The Old Testament does not give us, of course, an exhaustive record of all God’s activities. It is primarily an account of God’s redemptive work prior to the coming of the Messiah — of the progress, in a word, so far, of the new creation of grace built upon the ruins of the first creation, a short account of which is prefixed as background and basis. In the nature of the case, we learn from the Old Testament of those activities of God only which naturally emerge in these accounts; and accordingly the doctrine of the Spirit of God as the divine principle of activity, as taught in the Old Testament, is necessarily confined to the course of divine activities in the first and the initial stages of the second creation. In other words, it is subsumable under the two broad captions of God in the world, and God in His people.
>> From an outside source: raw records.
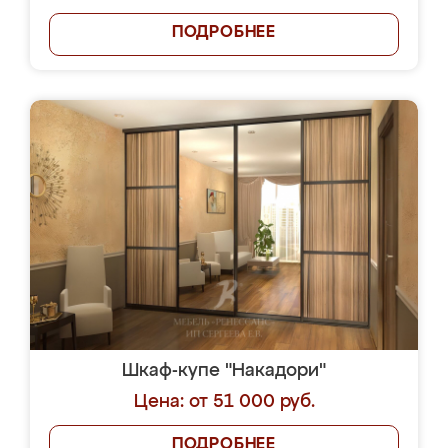
ПОДРОБНЕЕ
Шкаф-купе "Накадори"
Цена: от 51 000 руб.
ПОДРОБНЕЕ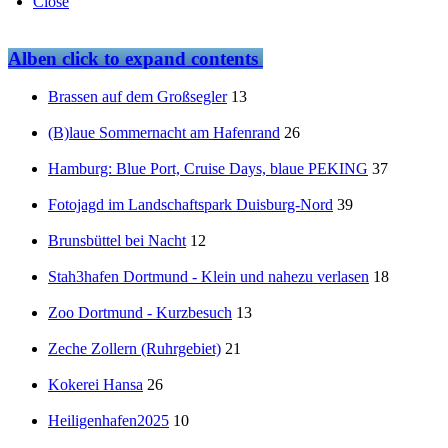
Close
Alben
click to expand contents
Brassen auf dem Großsegler
13
(B)laue Sommernacht am Hafenrand
26
Hamburg: Blue Port, Cruise Days, blaue PEKING
37
Fotojagd im Landschaftspark Duisburg-Nord
39
Brunsbüttel bei Nacht
12
Stah3hafen Dortmund - Klein und nahezu verlasen
18
Zoo Dortmund - Kurzbesuch
13
Zeche Zollern (Ruhrgebiet)
21
Kokerei Hansa
26
Heiligenhafen2025
10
It is from this that the circumstance arises which has been frequently noted, that, after the entrance of sin into the world, the work of the Spirit of God on men’s spirits is always set forth in the Old Testament in the interests and in the spirit of the kingdom of God.11 The Old Testament is concerned after the sin of man only with the recovery of man; it traces the preparatory stages of the kingdom of God, as God laid its foundations in a chosen nation in whom all the nations of the earth were to be blessed. The segregation of Israel and the establishment of the theocracy thus mark the first steps in the new creation; and following this course of divine working, the doctrine of the Spirit in the new creation as taught in the Old Testament naturally concerns especially the activities of God in the establishment and development of the theocracy and in the preparation of a people to enjoy its blessings. In other words, it falls under the two captions of His national, or rather churchly, and of His individual work. Thus the Old Testament teaching concerning the Spirit, brings before us three spheres of His activity, which will correspond broadly to the conceptions of God in the world, God in the theocracy, and God in the soul.
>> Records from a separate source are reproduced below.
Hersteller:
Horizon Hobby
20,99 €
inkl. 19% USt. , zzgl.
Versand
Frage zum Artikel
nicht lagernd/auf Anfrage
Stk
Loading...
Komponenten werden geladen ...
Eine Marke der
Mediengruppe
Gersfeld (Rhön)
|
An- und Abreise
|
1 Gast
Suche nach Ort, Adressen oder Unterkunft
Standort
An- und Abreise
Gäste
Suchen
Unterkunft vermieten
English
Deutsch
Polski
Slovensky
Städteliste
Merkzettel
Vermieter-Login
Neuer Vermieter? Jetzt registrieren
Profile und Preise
Broadly speaking, these three spheres of the Spirit’s activity appear successively in the pages of the Old Testament. In these pages the Spirit of God is introduced to us primarily in His cosmical, next in His theocratic, and lastly in His individual relations.12 This is, of course, due chiefly to the natural correspondence of the aspects of His activity which are presented with the course of history, and is not to be taken so strictly as to imply that the revelations relative to each sphere of His working occur exclusively in a single portion of the Old Testament. It supplies us, however, not only with the broad outlines of the historical development of the doctrine of the Spirit in the Old Testament, but also with a logical order of presentation for the material. Perhaps we may also say, in passing, that it suggests a course of development of the doctrine of the Spirit which is at once most natural and, indeed, rationally inevitable, and, as Dr. Dale points out,13 closely correspondent with what have come to be spoken of as the "traditional" dates attributed to the books of the Old Testament. These books, standing as they stand in this dating, are in the most natural order for the development of this doctrine.